The new era required new skills and the era of the data scientist was born. Unlike the Analytics 1.0 era, the Analytics 2.0 era didn’t last decades. Companies of all kinds began to realize that Big Data analytics could provide them with benefits and insights to which they weren’t previously privy. To serve their needs, Analytics 3.0 were developed. Davenport explains:

“Analytics 3.0 marks the point when other large organizations started to follow suit. Today it’s not just information firms and online companies that can create products and services from analyses of data. It’s every firm in every industry. If your company makes things, moves things, consumes things, or works with customers, you have increasing amounts of data on those activities. Every device, shipment, and consumer leaves a trail. You have the ability to analyze those sets of data for the benefit of customers and markets. You also have the ability to embed analytics and optimization into every business decision made at the front lines of your operations.”
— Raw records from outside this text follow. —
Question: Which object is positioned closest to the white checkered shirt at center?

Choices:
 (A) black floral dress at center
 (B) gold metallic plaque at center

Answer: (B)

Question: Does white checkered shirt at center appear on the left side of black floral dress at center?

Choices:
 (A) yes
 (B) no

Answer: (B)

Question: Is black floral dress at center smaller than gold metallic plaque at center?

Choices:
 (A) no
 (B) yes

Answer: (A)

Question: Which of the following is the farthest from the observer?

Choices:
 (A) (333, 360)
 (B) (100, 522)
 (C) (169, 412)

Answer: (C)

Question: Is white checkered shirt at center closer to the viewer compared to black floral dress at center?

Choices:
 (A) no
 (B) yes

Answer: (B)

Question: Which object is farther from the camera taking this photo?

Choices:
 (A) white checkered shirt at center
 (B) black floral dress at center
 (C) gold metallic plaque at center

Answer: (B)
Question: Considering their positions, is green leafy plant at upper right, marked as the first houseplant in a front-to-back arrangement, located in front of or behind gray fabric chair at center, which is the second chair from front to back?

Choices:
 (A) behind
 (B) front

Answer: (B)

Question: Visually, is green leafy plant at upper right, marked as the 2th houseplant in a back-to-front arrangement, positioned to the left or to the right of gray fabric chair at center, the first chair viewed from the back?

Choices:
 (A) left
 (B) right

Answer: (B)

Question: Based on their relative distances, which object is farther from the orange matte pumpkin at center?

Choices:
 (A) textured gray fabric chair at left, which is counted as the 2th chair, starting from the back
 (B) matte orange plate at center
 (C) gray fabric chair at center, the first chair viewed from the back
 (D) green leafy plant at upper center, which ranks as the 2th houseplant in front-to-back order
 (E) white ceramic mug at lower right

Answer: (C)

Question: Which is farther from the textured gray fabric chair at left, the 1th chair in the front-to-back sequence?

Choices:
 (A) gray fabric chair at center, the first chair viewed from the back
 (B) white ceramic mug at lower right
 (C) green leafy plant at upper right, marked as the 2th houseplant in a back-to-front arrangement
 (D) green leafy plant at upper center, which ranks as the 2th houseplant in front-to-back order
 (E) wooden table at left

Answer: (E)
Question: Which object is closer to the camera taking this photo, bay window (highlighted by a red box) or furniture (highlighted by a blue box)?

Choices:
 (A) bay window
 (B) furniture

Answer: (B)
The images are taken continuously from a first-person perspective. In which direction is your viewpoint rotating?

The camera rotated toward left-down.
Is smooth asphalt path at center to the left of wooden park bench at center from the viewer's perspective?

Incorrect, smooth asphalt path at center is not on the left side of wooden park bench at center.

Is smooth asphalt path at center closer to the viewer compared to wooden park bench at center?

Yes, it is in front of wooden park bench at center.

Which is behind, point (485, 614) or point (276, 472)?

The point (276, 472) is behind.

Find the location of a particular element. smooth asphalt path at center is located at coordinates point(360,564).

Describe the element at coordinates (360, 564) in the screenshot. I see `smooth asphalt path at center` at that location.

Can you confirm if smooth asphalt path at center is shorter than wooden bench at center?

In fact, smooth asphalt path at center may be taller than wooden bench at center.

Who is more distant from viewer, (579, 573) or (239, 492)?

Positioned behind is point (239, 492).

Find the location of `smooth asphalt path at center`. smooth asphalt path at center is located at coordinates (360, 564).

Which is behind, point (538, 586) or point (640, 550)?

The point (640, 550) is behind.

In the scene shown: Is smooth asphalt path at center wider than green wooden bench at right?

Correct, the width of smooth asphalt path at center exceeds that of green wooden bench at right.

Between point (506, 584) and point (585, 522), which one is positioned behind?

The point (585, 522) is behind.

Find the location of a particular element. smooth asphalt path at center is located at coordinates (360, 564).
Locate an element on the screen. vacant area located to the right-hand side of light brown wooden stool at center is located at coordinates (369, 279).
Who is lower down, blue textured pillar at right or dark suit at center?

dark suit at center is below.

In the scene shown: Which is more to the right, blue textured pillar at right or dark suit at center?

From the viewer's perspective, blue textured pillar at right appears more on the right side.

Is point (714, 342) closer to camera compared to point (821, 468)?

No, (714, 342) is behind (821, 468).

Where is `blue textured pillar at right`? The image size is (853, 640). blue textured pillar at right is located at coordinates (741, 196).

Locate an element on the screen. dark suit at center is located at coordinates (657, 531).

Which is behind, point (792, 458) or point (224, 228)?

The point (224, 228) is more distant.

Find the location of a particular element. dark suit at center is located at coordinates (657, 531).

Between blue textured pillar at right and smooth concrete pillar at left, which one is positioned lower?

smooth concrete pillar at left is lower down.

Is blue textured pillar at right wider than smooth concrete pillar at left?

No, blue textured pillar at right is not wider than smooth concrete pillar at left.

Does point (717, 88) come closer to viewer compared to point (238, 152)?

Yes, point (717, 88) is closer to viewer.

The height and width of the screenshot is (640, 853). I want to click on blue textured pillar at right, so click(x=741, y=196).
The Analytics 3.0 era probably won’t last much longer than the 2.0 era. At Enterra Solutions®, we believe that Analytics 4.0 will involve cognitive computing. Analytics at that point will go beyond explanations, prescriptions, and predictions to real understanding thanks to the reasoning capabilities of the systems providing the analysis. Analytics 4.0 systems will also democratize analytics by making it easy for non-data scientists to conduct computational analysis without the need of a subject matter expert.